Annual plans: The Competition and Markets Authority yesterday published its full annual plan for 2026/27 pledging a "UK regulatory landscape that attracts investment and instils business confidence".
Ministers mull regulation reform bill
The business department is looking at how to get regulatory reforms through Parliament, including new legislation needed for AI Growth Labs, ahead of May's King's Speech.
Opportunity in disaster: The King's Speech, where the government marks the start of a new parliamentary session by outlining its legislative agenda, is due the week after elections that polls show will be terrible for Labour. The May 7 results could spark a leadership challenge, but the King's Speech is also being viewed as another reset moment by No.10.

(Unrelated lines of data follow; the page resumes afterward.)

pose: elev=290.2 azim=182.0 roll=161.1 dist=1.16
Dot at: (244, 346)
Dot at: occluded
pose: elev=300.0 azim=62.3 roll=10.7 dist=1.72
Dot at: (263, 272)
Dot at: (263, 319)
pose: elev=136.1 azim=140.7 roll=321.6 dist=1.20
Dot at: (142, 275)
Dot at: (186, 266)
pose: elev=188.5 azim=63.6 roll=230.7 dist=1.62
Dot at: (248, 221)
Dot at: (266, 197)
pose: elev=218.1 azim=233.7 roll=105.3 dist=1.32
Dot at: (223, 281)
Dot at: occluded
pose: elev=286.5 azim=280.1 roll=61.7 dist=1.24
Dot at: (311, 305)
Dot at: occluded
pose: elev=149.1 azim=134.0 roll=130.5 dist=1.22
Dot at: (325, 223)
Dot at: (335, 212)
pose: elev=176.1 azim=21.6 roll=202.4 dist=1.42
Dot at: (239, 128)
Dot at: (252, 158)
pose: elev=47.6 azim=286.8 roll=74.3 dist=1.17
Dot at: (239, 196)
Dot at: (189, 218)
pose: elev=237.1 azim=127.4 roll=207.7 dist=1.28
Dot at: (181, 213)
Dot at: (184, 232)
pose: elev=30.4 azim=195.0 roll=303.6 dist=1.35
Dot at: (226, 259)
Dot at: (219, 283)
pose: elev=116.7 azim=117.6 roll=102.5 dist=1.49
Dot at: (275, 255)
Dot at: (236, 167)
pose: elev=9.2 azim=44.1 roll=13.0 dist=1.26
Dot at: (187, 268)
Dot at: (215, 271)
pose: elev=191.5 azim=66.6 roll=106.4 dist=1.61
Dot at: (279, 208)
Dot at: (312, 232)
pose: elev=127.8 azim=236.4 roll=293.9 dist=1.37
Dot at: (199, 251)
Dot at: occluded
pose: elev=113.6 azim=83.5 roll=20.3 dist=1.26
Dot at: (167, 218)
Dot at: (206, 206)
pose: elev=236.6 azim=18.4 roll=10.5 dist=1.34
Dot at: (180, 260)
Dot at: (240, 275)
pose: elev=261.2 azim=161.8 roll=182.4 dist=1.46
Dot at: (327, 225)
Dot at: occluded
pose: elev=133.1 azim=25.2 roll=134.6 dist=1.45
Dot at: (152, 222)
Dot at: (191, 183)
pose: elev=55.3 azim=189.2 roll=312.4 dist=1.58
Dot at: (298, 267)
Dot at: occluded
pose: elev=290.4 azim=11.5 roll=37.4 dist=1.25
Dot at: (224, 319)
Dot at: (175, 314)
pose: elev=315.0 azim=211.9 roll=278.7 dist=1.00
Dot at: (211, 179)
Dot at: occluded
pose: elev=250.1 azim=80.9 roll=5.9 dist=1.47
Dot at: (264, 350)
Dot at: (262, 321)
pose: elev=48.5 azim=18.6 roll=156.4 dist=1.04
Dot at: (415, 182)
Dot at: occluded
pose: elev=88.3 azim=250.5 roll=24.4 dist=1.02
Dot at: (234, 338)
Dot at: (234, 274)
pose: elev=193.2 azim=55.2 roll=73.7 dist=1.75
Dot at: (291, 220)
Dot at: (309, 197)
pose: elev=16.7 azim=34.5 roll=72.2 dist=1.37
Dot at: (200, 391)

We're gonna need a better name: One option which has been looked at by the Department for Business and Trade is a regulatory reform bill, according to five industry figures, although all said details were sparse.
We'll do something: It would include giving ministers the power to lift regulations to create AI Growth Labs — testbeds for AI experimentation where usual rules won't apply. Chancellor Rachel Reeves said last week that the business department was working on legislation to make that happen, but didn't confirm the timing or the method.
Package it up: Ministers don't want to introduce AI Growth Labs through a standalone AI Bill and there are other areas of regulatory reform the government needs primary legislation for. They include an overhaul of nuclear rules to carry out the recommendations of the Fingleton Review.
What else could be in it? The business secretary Peter Kyle has also said he will strengthen the "Growth Duty" on regulators which would need legislation. At the moment regulators must have "regard" to growth when making decisions, rather than explicitly promote it.
Yes, it is a priority: Kyle's department has a target to reduce regulatory admin on businesses by a quarter by the end of this Parliament. It published a Regulatory Action Plan last March and in an October update said: "Where reforms... require primary legislation, we will prioritise these reforms and ensure that these are at the forefront of planning for future primary legislation through the rest of this Parliament."
We'd rather not: Whatever it decides, a regulation bill will be hard to keep narrow, which is why the government is trying to move without primary legislation wherever it can. But that will only get it so far.